Introduction to carbon neutral and net zero
When it comes to tackling climate change, terms like "carbon neutral" and "net zero" are popping up everywhere – from corporate pledges to government policies.
But what do they actually mean, and how are they different? Both are about reducing the impact of greenhouse gas emissions, but they take slightly different approaches to address our role in global warming.
We’ll break down what carbon neutral and net zero mean in simple terms, why they’re important, and how they connect to global efforts like the Paris Agreement. Understanding these goals is key to creating a cleaner, healthier planet for everyone.
What does carbon neutral mean?
Carbon neutral means balancing the amount of carbon dioxide (CO2) we release into the atmosphere with actions that remove or offset the same amount of CO2. Think of it like balancing a scale: if you add CO2 on one side, you need to remove or cancel it out on the other side.
This is typically done by reducing carbon emissions as much as possible and compensating for the remaining emissions through actions like carbon offset projects (e.g., reforestation, renewable energy investments) or carbon capture technologies.
Carbon neutral can refer to an activity, a product, or a company/organization. Being carbon neutral doesn’t mean no emissions at all – it means taking responsibility for the emissions created and making up for them.
In 2024, nearly 35% of Fortune Global 500 companies had a carbon neutral commitment. Learn more here.
What does net zero mean?
Similar to carbon neutral, net zero involves balancing emissions but it goes beyond carbon emissions and includes all greenhouse gases, like methane and nitrous oxide.
Net zero is about deep, systemic reductions and prioritizes cutting emissions as much as possible across all areas – like energy, transportation, and supply chains.
The Paris Agreement adopted at COP21 outlined that we must reach net zero emissions by 2050 in order to limit the average global increase in temperature to 1.5 degrees Celsius. Staying under this limit helps avoid the most serious effects of climate change, like extreme weather and rising sea levels.
The Paris Agreement has been signed by nearly every country in the world. Companies and organizations of all sizes are also increasingly setting net zero targets that align with the global climate goals set forth in the Paris Agreement.
In 2024, 45% of Fortune Global 500 companies had a net zero commitment. Learn more here.
What do carbon negative and carbon zero mean?
Carbon negative means that more carbon credits are purchased for offsetting than the total emissions of the entity. Similar claims to this are climate negative, climate positive or carbon positive.
Carbon zero means that no carbon emissions are produced from a product, company, or activity, essentially indicating a complete absence of carbon dioxide released into the atmosphere.
How do carbon neutral and net zero differ?
Carbon neutrality focuses on balancing CO₂ emissions, often through offsets, with a narrower scope and shorter-term focus. Net zero covers all greenhouse gases across the value chain, requiring deep reductions before neutralizing residual emissions, aligning with long-term climate goals.

(USING THE INFORMATION)
1. In the article on carbon neutral and net zero, what share of Fortune Global 500 companies had a net zero commitment in 2024?
2. In the entries, find the part that opens with the line containing "new PDF document" and closes with the line containing "Dim page As PdfPage = document.Pages.Add()". Switch "Creates" to "Makes" there, and return only those lines with nothing else changed.
The text and the entries were taken from unrelated sources.

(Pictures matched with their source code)
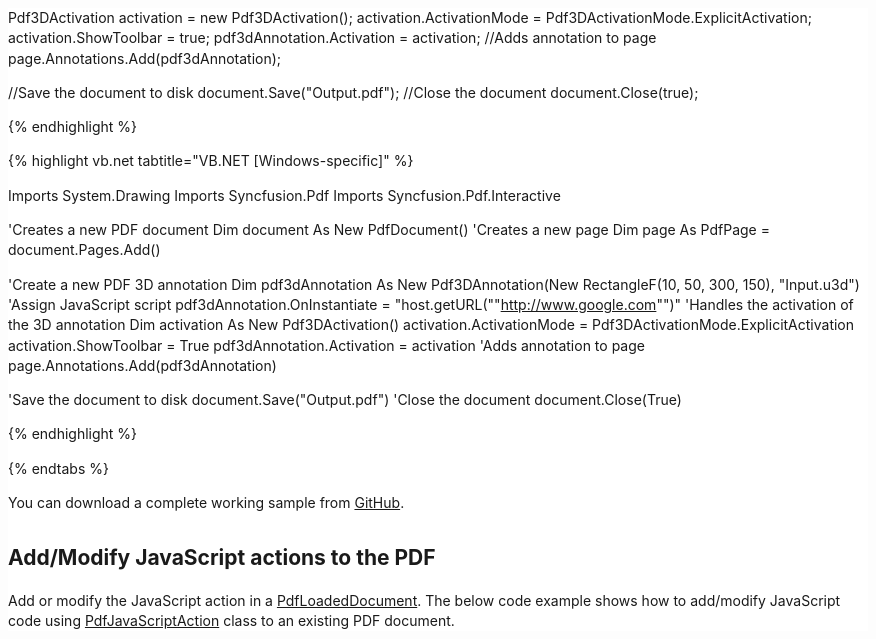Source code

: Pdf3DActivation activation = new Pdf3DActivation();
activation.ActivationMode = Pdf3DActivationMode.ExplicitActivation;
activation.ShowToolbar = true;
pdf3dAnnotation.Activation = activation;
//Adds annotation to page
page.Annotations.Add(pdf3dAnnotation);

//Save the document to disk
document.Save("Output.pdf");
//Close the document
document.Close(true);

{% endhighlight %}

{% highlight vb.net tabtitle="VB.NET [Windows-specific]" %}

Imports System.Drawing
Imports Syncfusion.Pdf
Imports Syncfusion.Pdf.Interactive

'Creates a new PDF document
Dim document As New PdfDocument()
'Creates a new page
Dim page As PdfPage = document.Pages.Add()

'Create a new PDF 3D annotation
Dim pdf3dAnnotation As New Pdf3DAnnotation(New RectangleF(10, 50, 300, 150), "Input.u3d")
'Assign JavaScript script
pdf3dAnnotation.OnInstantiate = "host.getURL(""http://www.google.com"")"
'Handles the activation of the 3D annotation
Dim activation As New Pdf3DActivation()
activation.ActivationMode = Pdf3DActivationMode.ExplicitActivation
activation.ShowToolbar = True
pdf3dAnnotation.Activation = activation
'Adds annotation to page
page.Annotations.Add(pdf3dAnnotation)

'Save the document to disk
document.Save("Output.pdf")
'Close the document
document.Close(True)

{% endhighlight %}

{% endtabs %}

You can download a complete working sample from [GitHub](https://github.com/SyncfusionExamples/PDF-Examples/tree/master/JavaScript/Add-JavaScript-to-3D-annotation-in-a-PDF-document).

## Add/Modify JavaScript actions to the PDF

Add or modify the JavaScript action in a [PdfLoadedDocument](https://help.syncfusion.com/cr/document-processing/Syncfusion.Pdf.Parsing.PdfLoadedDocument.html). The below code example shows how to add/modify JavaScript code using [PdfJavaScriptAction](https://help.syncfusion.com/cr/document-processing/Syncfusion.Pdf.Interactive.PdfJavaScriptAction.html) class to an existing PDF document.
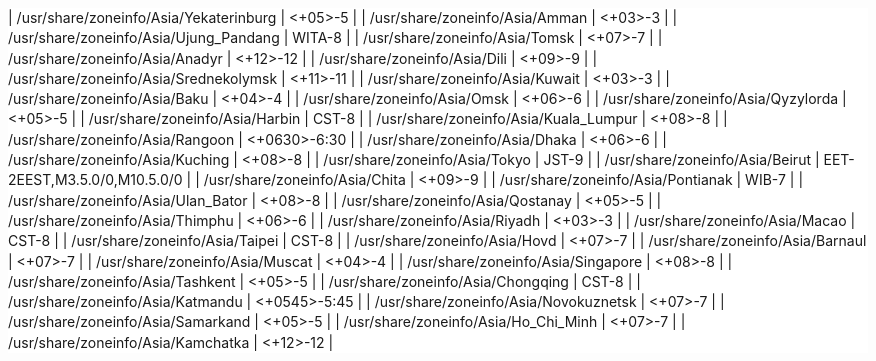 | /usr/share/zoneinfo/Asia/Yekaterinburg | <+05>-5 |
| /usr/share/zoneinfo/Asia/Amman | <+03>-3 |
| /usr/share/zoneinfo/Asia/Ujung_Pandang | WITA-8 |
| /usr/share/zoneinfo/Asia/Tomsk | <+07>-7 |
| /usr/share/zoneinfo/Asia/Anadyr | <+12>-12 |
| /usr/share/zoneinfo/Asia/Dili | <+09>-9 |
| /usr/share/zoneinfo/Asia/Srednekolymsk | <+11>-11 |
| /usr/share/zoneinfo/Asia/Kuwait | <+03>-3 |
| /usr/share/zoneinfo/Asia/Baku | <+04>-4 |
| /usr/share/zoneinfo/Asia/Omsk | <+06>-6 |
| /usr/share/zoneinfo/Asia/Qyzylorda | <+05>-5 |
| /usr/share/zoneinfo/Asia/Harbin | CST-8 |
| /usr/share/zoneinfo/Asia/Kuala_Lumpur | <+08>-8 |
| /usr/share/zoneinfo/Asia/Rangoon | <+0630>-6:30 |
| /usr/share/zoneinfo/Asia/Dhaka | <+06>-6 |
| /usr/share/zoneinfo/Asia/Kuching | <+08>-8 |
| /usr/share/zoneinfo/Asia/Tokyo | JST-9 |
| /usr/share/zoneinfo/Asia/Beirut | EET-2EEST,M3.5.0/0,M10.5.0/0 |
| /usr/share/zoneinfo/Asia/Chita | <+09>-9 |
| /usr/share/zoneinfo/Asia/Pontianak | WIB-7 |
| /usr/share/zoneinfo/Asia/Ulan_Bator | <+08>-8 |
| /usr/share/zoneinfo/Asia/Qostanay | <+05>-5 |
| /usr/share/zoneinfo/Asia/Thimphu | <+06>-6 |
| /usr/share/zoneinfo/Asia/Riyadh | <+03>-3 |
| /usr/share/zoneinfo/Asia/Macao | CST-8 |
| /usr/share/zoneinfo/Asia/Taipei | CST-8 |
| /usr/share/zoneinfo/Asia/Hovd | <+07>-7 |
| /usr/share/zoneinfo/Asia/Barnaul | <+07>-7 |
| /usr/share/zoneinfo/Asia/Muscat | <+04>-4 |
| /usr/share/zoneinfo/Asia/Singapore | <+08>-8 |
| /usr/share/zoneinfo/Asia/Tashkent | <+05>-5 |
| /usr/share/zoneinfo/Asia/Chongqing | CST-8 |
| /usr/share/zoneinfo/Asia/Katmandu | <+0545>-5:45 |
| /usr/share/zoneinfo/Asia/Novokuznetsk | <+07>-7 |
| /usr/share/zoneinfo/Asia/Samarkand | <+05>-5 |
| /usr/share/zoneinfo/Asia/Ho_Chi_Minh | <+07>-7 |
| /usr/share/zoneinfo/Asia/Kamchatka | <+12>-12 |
* * *
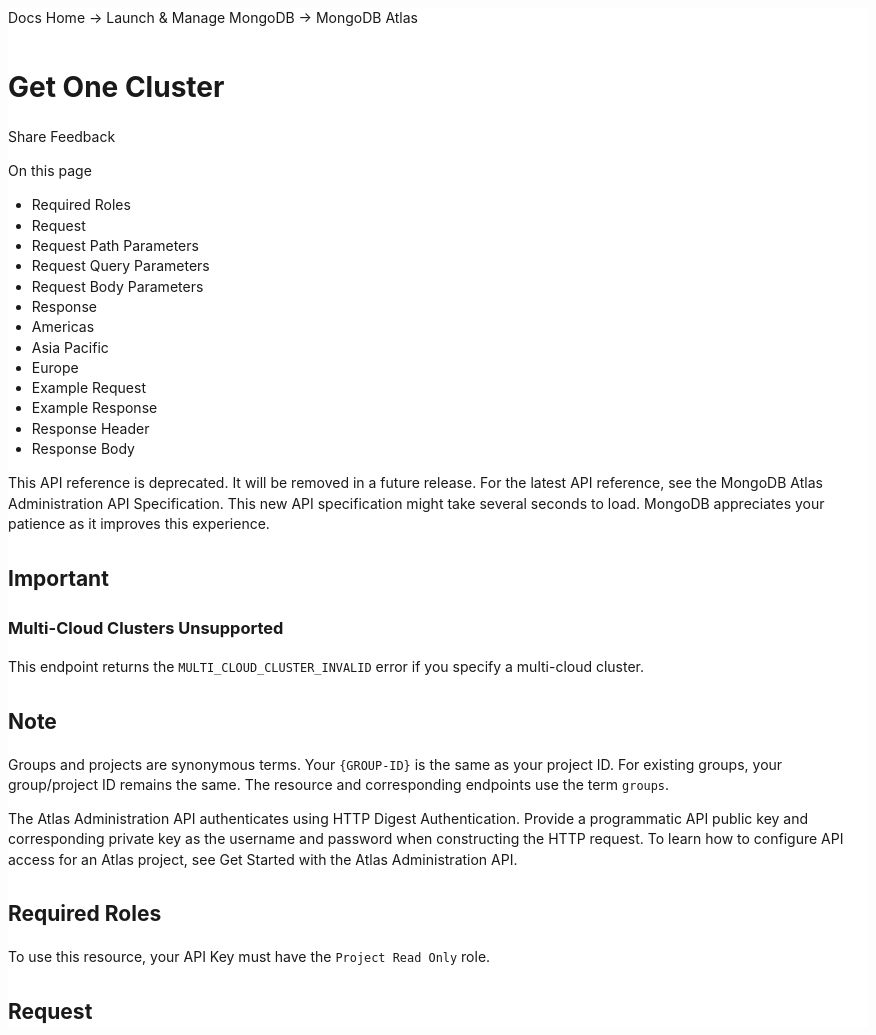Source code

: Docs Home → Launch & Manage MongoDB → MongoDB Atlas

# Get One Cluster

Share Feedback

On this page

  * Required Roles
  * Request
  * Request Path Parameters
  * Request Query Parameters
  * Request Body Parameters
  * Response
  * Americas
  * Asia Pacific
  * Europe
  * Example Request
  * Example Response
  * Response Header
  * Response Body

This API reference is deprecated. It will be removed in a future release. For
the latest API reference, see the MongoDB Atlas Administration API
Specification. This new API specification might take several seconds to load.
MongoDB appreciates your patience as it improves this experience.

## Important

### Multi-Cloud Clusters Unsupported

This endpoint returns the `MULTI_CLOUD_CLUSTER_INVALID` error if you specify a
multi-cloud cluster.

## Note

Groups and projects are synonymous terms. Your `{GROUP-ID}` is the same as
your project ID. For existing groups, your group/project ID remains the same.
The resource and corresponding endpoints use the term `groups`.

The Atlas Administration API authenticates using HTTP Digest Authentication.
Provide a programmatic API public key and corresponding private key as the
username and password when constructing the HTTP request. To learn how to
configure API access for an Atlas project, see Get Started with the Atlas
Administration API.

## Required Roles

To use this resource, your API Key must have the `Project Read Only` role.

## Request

(EXERCISE SOLUTIONS)
1. 45%

2.
'Makes a new PDF document
Dim document As New PdfDocument()
'Makes a new page
Dim page As PdfPage = document.Pages.Add()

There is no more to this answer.